Andrew Myers was gracious enough to send me both c.d.'s almost a year ago (I believe it will be one year in August). At that point I could say that I had already felt the intellectual pull of the E.P. arguments, and at the very least realized that I needed to respect the case that was made. After hearing the c.d.'s, at the risk of being a little hyperbolic, I felt a bit like the emissaries of Vladimir after having visited the Hagia Sophia, I "
knew not whether I was in heaven or on earth. For on earth there is no such splendour or such beauty, and I am at a loss how to describe it. I know only that God dwells there among men, and their service is fairer than the ceremonies of other nations. For I cannot forget that beauty. Every man, after tasting something sweet, is afterward unwilling to accept that which is bitter, and therefore I cannot dwell longer here."
Granted, that's not an intellectual or Biblical argument, and it isn't intended to be so. I still need to study the issue much more before I can say with any degree of meaningful certainty and studiousness that I am fully E.P. But I am practically so right now, and sometimes thirst for such congregational worship.
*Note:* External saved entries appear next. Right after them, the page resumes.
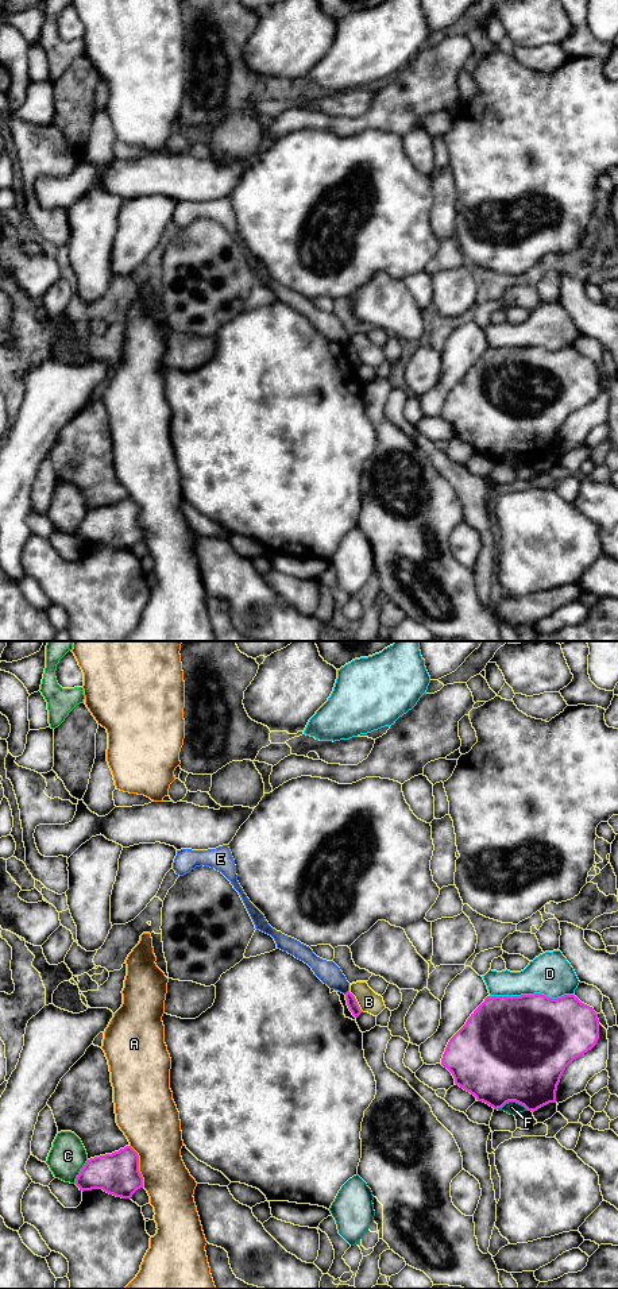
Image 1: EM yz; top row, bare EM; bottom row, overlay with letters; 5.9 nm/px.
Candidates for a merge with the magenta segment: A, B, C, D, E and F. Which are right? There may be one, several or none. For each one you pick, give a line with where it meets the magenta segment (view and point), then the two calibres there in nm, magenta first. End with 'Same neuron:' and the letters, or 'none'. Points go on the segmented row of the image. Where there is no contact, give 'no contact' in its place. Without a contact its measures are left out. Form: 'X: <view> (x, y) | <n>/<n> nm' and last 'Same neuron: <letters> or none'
Same neuron: none

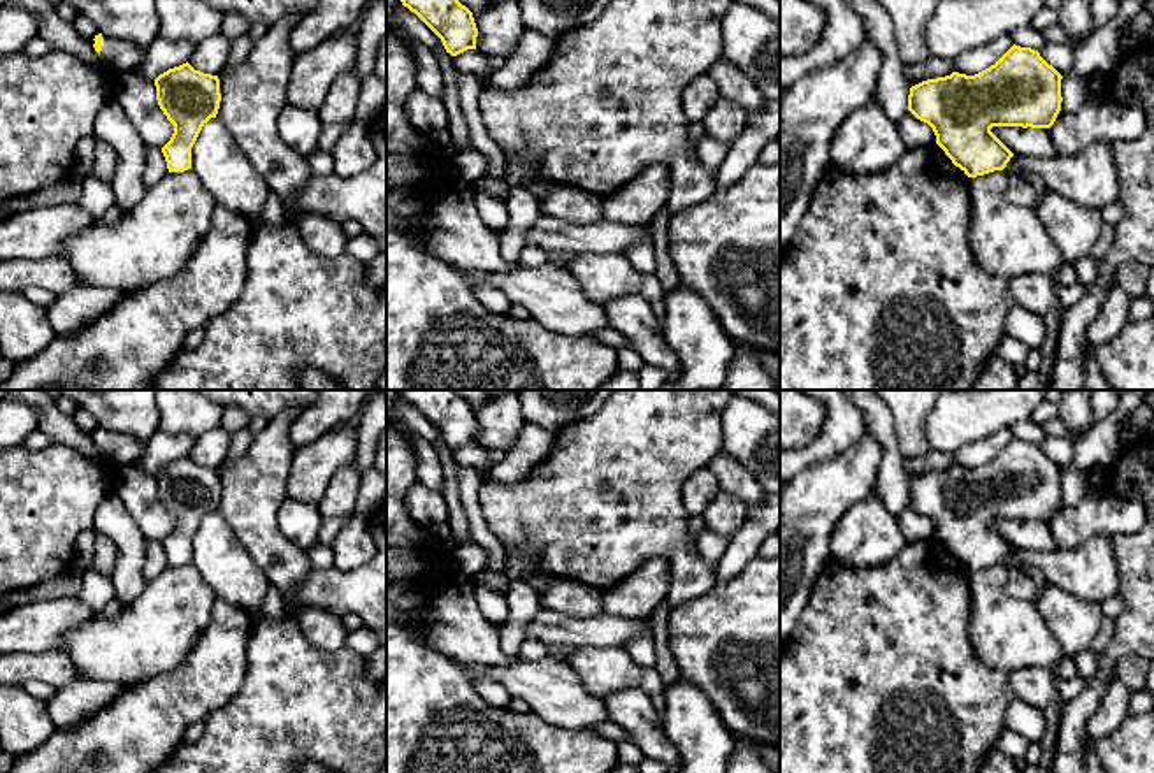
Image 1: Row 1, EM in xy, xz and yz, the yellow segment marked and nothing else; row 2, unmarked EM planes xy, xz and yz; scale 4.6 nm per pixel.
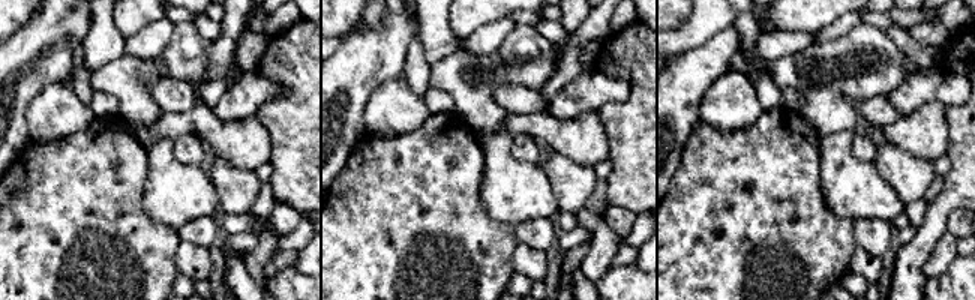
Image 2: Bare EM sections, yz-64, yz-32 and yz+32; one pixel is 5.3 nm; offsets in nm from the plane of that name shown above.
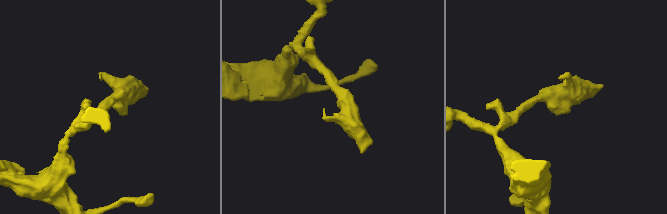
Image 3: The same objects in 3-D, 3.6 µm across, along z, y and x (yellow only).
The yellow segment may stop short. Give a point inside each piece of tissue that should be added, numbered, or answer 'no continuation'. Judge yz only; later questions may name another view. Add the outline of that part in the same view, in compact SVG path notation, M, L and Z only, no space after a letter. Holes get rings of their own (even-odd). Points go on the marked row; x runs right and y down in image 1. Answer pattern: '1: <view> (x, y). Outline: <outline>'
no continuation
In retrospect it is utterly baffling and befuddling to me, literally, that I could have went my whole life and never heard a Psalm sung. I grew up in Nazarene churches, but visited churches of many denominations in my early years as a Christian. At most, every now and then, I'd hear a hymn or praise song with one line of a Psalm as a refrain or something.
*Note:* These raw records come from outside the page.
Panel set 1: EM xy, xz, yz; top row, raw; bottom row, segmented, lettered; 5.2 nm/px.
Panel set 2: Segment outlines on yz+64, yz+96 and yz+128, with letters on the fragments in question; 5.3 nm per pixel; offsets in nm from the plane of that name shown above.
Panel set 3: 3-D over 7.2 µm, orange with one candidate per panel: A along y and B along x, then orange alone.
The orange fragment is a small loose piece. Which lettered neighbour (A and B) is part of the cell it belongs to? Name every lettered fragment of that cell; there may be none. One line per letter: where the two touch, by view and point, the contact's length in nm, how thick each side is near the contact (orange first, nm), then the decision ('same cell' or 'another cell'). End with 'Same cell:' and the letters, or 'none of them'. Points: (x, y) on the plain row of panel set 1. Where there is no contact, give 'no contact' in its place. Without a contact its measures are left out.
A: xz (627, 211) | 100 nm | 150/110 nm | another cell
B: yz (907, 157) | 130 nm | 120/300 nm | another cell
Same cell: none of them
This might sound overly dramatic, but sometimes I just get a headache and think, "What is it about the Psalms that make people hate singing them?" Sometimes I get the impression even in some Presbyterian churches that if they do have to use a Psalm, it's much better to use a very loose paraphrase (again, very loose), and not something from one of the Psalters. It's almost like there's an antipathy against actually
just singing a Psalm, as if it would be an experience of excruciating pain, like putting a cat into a bathtub.
It just very much strikes me that it seems to be "EP" or "no Psalms at all" in most churches; and in Presbyterian churches that aren't EP, I'd guess (there's no way I could no; none of us could, I suppose) that in many it's "one Psalm per service, and probably a very loose paraphrase).
Anyhow. I would encourage everyone that hasn't heard really good Psalm singing to purchase those c.d.'s.
I'm not affiliated with them in any way, so this isn't an infomercial.